Archive a local running website

Request for advice - this is not strictly related to Browsertrix but rather to Kubernetes and networking.

I restored a disappeared website on my workstation that was running a classic LAMP stack with WordPress. The site was hacked 10+ years ago and was running an old WordPress version with dozens of outdated plugins. I managed to restore it by creating a Docker Compose stack and later cleaning and patching the database.

I manually edited my /etc/hosts to point the original domain to 127.0.0.1. Since the original site didn’t have HTTPS, I’m able to browse a complete working copy of the site.

On the same workstation, I run Browsertrix on k3s.

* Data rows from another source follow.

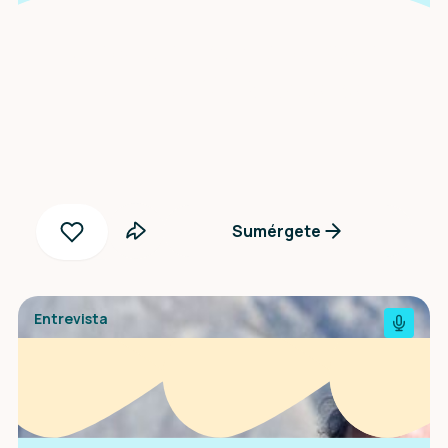
Una entrevista con
Fainta S. Negoro
Sumérgete
Entrevista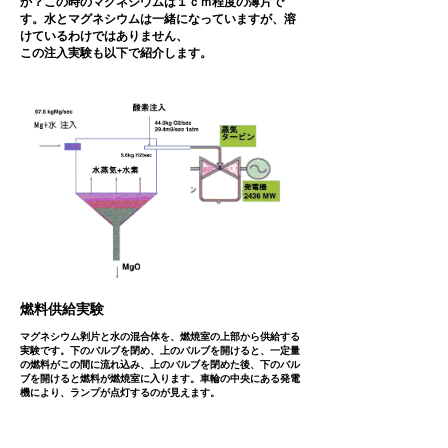
か？この時のマグネシウムは１ｃｍ程度の薄片で
す。水とマグネシウムは一緒になっていますが、溶
けているわけではありません、
​この注入実験も以下で紹介します。
燃料供給実験
​マグネシウム剥片と水の混合体を、燃焼室の上部から供給する
実験です。下のバルブを閉め、上のバルブを開けると、一定量
の燃料がこの間に流れ込み、上のバルブを閉めた後、下のバル
ブを開けると燃料が燃焼室に入ります。車輪の中央にある発電
機により、ランプが点灯するのが見えます。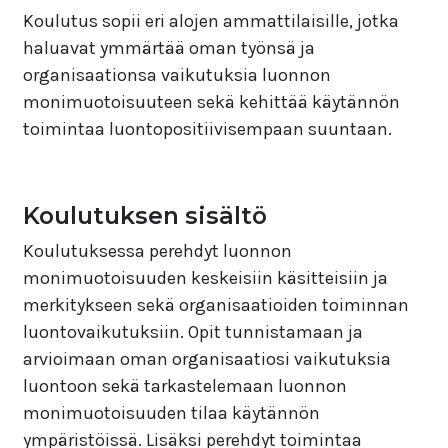
Koulutus sopii eri alojen ammattilaisille, jotka
haluavat ymmärtää oman työnsä ja
organisaationsa vaikutuksia luonnon
monimuotoisuuteen sekä kehittää käytännön
toimintaa luontopositiivisempaan suuntaan.
Koulutuksen sisältö
Koulutuksessa perehdyt luonnon
monimuotoisuuden keskeisiin käsitteisiin ja
merkitykseen sekä organisaatioiden toiminnan
luontovaikutuksiin. Opit tunnistamaan ja
arvioimaan oman organisaatiosi vaikutuksia
luontoon sekä tarkastelemaan luonnon
monimuotoisuuden tilaa käytännön
ympäristöissä. Lisäksi perehdyt toimintaa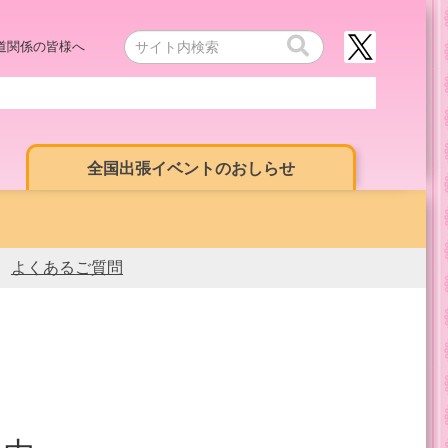
道関係の皆様へ
全国出張イベントのおしらせ
よくあるご質問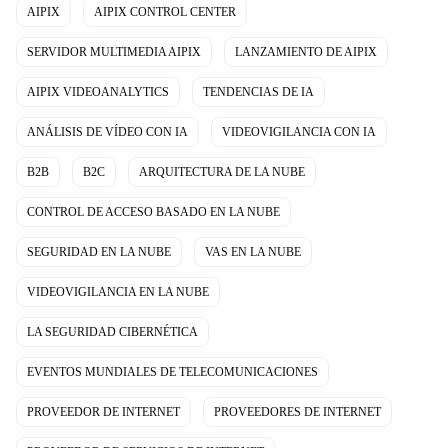
AIPIX
AIPIX CONTROL CENTER
SERVIDOR MULTIMEDIA AIPIX
LANZAMIENTO DE AIPIX
AIPIX VIDEOANALYTICS
TENDENCIAS DE IA
ANÁLISIS DE VÍDEO CON IA
VIDEOVIGILANCIA CON IA
B2B
B2C
ARQUITECTURA DE LA NUBE
CONTROL DE ACCESO BASADO EN LA NUBE
SEGURIDAD EN LA NUBE
VAS EN LA NUBE
VIDEOVIGILANCIA EN LA NUBE
LA SEGURIDAD CIBERNÉTICA
EVENTOS MUNDIALES DE TELECOMUNICACIONES
PROVEEDOR DE INTERNET
PROVEEDORES DE INTERNET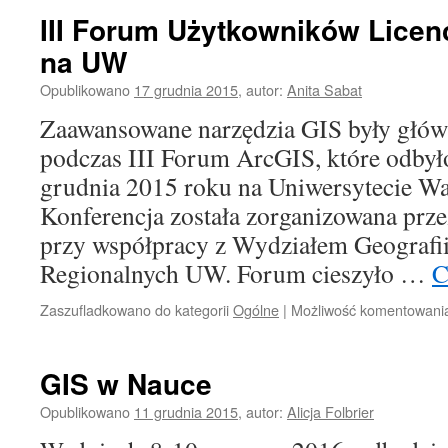
III Forum Użytkowników Licen
na UW
Opublikowano
17 grudnia 2015
,
autor:
Anita Sabat
Zaawansowane narzędzia GIS były głó
podczas III Forum ArcGIS, które odbył
grudnia 2015 roku na Uniwersytecie W
Konferencja została zorganizowana prze
przy współpracy z Wydziałem Geografii
Regionalnych UW. Forum cieszyło …
C
Zaszufladkowano do kategorii
Ogólne
|
Możliwość komentowan
GIS w Nauce
Opublikowano
11 grudnia 2015
,
autor:
Alicja Folbrier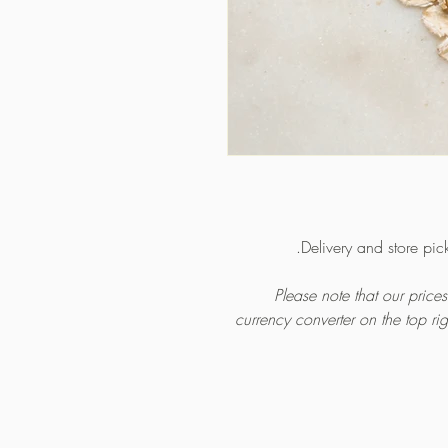
Delivery and store pic
Please note that our pric
currency converter on the top ri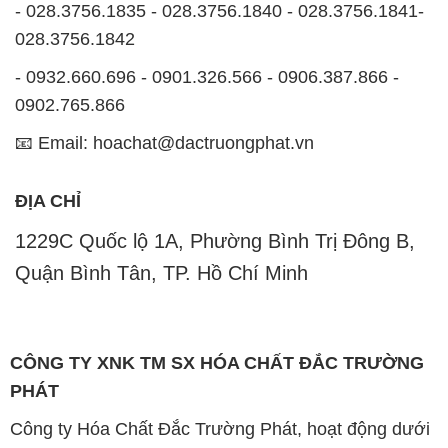
- 028.3756.1835 - 028.3756.1840 - 028.3756.1841-
028.3756.1842
- 0932.660.696 - 0901.326.566 - 0906.387.866 -
0902.765.866
📧 Email: hoachat@dactruongphat.vn
ĐỊA CHỈ
1229C Quốc lộ 1A, Phường Bình Trị Đông B,
Quận Bình Tân, TP. Hồ Chí Minh
CÔNG TY XNK TM SX HÓA CHẤT ĐẮC TRƯỜNG
PHÁT
Công ty Hóa Chất Đắc Trường Phát, hoạt động dưới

What’s your best advice for crawling the site? Should I move the Compose stack inside the same k8s context? Should I work with DNS resolution or networking?

All choices require me to study Kubernetes, so please suggest the easiest approach.
I would prefer to use browsertrix and not just browsertrix-crawler (that would be easy), because the Wordpress site had some calendar plugins, meaning endless trap of infinited links, so excluding with the UI is necessary.

Hm, that’s a good question! I assume you want to crawl it under the original domain, right? I think the simplest option might be to configure Browsertrix to crawl through a proxy, which is running on the host machine or inside the Docker Compose network where everything is already configured.

It sounds like the main question is how to access the host network from within the k3s cluster. From: https://stackoverflow.com/questions/74795408/clean-way-to-connect-to-services-running-on-the-same-host-as-the-kubernetes-clus - it looks like k3s just supporting accessing the hostname directly, so perhaps that will work?

Then, you can just run: GitHub - tarampampam/3proxy-docker: 🥷 Docker image with 3proxy - Tiny free proxy server either inside compose network and map the proxy port or directly on the port, and configure browsertrix to use a proxy with: Configuring Proxies - Browsertrix Docs and access the mapped port.
Hopefully this will work!

1 Like

Great, thanks! Configuring the proxy seems easy. I’ll try it ASAP.
Yes, I want to crawl it under the original domain. Luckily, the original site was plain HTTP; otherwise, I would have had to create a self-signed certificate and CA and figure out how to use it in a Browsertrix browser.

I’ll keep you updated on my progress.